Section 12.  Section 39-71-2314, MCA, is amended to read:

"39-71-2314.   State fund -- assigned risk plan subject to laws applying to state agencies. (1) If an assigned risk plan is established and administered pursuant to 39-71-431, the state fund is subject to the premium tax liability for insurers as provided in 33-2-705 based on earned premium and paid on revenue from the previous fiscal year.

(2)  The state fund is subject to laws that generally apply to state agencies, including but not limited to Title 2, chapters 2, 3, 4 (only as provided in 39-71-2316), and 6, and Title 5, chapter 13. The state fund is not exempt from a law that applies to state agencies unless that law specifically exempts the state fund by name and clearly states that it is exempt from that law."

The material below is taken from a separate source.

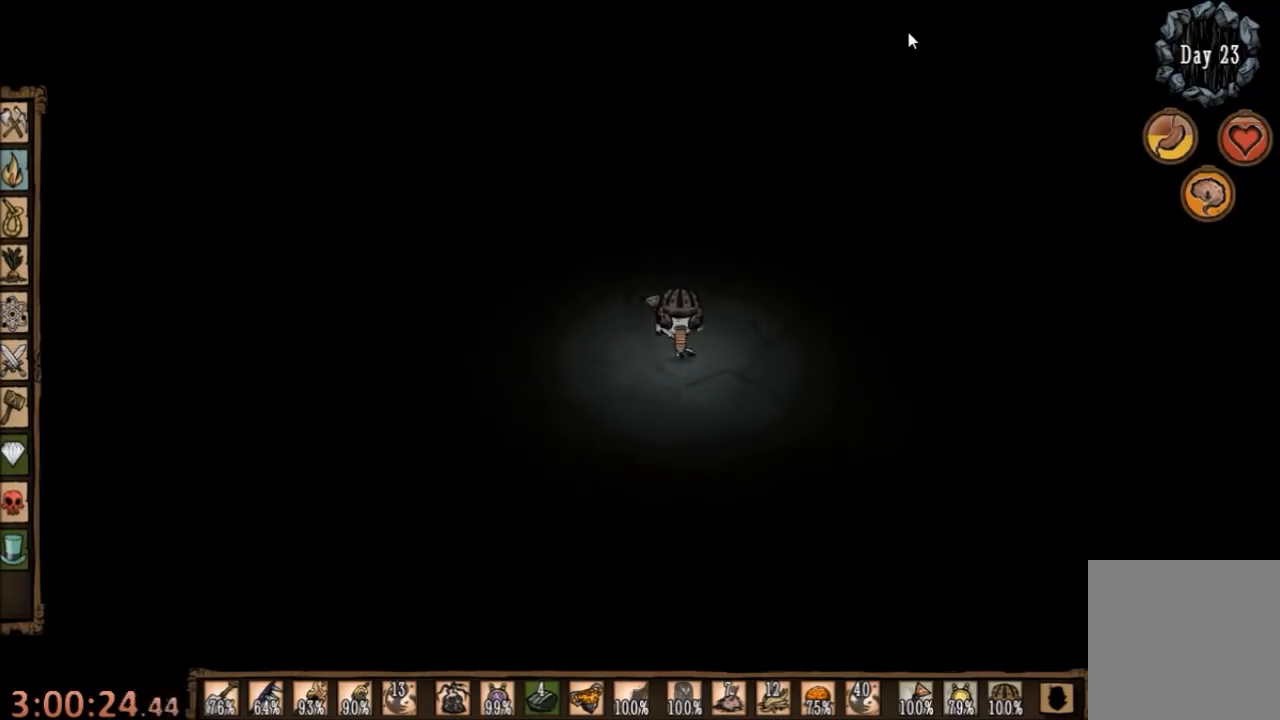
{"keys": [], "mouse": [], "events": [[67, "mouse_left", "down"], [167, "mouse_left", "up"], [267, "tab", "down"], [334, "tab", "up"]]}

NEW SECTION. Section 13.  Transfer of deposits and surplus funds. (1) All deposits held in trust by the department of labor and industry pursuant to 39-71-2206 must be returned to the insurer who made the deposit on or before December 31, 1997.

(2) Any surplus funds remaining in the underinsured employers' fund on [the effective date of this act] must be deposited in the uninsured employers' fund provided for in 39-71-502.



NEW SECTION. Section 14.  Repealer. Sections 39-71-431, 39-71-531, 39-71-532, 39-71-533, 39-71-534, 39-71-1013, 39-71-1109, and 39-71-2206, MCA, are repealed.



NEW SECTION. Section 15.  Severability. If a part of [this act] is invalid, all valid parts that are severable from the invalid part remain in effect. If a part of [this act] is invalid in one or more of its applications, the part remains in effect in all valid applications that are severable from the invalid applications.



NEW SECTION. Section 16.  Effective date. [This act] is effective July 1, 1997.